Preconditions for a reasonably feasible extrapolation from serum to plasma data would be based on strong correlations between serum and plasma values and equal ratios of serum to plasma values in controls and the diseased cohort (e.g., equal slopes in the regression equations between the two kinds of samples in controls and the diseased patients). Although correlations of MMP-9 and MMP-2 between serum and plasma samples exist in patients with gestational hypertension and periodontal disease [23] (but they are obviously unknown for pseudoxanthoma elasticum patients), comparative measurements in other patient groups [24] showed that the high unspecific "background" concentration of MMP-9 in serum obviously was not related to the true pathological process of interest, thus impairing the potential diagnostic performance of MMP-9 biochemical evaluation [24]. Moreover, the use of serum collected under similar conditions both in healthy and diseased patients is surely not suited to circumvent that misleading procedure especially since the technical details of sampling procedures (e.g., the presence of clot activator in serum tube, the time among sample collection, centrifugation and assay [11]) were not clearly described by Diekman et al. [1]. Furthermore, the potential difference in leukocyte counts and profiles between patients affected by pseudoxanthoma elasticum and healthy subjects may significantly affect the release from white blood cells and platelets during clotting and subsequent recovery in serum of MMP-9. These preanalytical pitfalls can be avoided by the use of more standardized conditions and the use of plasma samples [15, 16]. Thus, if this known "bedside" experience of clinical scientists concerning preanalytical issues of blood sampling as important part of a study design is disregarded, it cannot be expected that serum MMPs result in reliable surrogate biomarkers [1].

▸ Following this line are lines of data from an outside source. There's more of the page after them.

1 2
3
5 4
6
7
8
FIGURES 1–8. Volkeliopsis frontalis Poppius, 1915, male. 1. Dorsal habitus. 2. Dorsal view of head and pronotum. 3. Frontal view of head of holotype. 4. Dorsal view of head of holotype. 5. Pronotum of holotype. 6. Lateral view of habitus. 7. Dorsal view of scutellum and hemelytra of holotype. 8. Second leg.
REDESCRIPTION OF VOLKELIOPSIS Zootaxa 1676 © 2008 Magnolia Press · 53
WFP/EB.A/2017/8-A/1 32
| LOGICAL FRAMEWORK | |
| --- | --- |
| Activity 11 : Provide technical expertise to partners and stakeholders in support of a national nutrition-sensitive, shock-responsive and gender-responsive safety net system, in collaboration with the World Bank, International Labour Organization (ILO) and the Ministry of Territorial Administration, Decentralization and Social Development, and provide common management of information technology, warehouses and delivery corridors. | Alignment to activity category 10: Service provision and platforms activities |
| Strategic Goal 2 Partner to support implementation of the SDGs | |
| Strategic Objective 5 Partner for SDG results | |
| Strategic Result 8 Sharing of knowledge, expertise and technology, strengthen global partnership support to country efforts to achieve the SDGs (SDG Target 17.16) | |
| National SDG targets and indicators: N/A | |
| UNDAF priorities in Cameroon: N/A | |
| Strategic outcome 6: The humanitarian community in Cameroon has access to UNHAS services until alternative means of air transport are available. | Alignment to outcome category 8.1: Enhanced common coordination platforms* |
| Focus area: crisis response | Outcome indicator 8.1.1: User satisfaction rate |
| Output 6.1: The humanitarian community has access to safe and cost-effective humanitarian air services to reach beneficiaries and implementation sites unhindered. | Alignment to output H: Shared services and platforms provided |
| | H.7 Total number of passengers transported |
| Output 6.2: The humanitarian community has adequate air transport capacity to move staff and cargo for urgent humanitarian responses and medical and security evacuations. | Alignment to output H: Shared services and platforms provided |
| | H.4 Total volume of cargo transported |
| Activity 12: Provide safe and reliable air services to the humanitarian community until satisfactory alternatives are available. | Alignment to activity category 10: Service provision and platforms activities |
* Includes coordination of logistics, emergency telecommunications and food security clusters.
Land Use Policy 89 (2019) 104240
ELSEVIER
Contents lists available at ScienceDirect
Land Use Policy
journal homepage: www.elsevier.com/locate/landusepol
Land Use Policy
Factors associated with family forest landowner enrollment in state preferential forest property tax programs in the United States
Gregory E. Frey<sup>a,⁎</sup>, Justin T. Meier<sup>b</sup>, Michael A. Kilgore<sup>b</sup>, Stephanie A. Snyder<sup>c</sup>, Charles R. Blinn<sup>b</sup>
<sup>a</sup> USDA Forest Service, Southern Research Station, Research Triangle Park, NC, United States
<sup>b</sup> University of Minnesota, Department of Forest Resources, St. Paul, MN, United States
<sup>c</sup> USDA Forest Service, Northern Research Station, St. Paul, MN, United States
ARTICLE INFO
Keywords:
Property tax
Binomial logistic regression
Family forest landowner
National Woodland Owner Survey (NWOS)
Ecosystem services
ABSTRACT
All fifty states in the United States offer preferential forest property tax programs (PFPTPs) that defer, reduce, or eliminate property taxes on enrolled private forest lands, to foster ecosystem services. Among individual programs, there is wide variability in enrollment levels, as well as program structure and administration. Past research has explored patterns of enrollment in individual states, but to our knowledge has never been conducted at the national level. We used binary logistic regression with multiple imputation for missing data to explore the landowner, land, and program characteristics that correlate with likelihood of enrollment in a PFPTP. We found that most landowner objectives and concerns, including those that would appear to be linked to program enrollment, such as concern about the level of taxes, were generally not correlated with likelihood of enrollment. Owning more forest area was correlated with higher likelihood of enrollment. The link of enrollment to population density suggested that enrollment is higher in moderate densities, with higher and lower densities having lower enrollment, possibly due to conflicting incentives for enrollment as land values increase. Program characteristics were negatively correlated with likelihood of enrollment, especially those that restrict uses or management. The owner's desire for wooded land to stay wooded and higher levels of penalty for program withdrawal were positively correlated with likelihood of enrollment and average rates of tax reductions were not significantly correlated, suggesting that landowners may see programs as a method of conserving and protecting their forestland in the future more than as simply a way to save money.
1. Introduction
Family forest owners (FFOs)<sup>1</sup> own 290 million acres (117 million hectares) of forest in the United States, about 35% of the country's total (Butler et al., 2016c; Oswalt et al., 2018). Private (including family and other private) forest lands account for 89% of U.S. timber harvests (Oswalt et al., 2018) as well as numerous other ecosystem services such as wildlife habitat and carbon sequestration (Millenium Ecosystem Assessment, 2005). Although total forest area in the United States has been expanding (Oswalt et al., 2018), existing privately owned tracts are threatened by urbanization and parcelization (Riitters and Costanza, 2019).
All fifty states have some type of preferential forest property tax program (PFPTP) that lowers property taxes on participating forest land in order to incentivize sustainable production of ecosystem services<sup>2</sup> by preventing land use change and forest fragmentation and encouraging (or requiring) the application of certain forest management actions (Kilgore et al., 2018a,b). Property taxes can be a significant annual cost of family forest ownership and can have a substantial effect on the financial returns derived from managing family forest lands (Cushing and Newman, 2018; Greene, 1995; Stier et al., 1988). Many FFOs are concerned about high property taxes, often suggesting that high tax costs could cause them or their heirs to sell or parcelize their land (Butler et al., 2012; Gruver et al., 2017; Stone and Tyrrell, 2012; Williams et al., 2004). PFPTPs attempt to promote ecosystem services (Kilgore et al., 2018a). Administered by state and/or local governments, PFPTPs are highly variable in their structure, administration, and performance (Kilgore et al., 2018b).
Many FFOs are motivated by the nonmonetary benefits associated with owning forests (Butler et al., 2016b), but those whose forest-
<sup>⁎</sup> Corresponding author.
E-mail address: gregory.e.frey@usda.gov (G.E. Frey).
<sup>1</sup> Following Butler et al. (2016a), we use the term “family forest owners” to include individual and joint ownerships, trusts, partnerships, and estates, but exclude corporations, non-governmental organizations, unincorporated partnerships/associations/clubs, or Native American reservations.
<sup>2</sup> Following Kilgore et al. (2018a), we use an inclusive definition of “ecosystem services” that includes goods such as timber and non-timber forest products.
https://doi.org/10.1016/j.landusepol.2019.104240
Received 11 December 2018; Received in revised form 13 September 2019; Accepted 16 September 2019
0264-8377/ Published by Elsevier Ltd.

In conclusion, to ensure an effective translation between basic biomedical research and clinical practice, appropriate preanalytical procedures of sample collection and handling have to be laid down; this is particularly true when investigating the potential diagnostic power of a biomarker in clinical trials [25, 26]. This principle should be considered already in an early stage to transfer basic science discoveries into new clinical tools. In addition, molecular medicine journals should recognize and support with their publication policy that important, though neglected issue. In particular, studies on MMPs and their tissue inhibitors TIMPs in physio-pathological conditions should address these preanalytical effects to avoid pitfalls and misinterpretations due to crucial interfering factors of blood processing, not properly taken into consideration [11].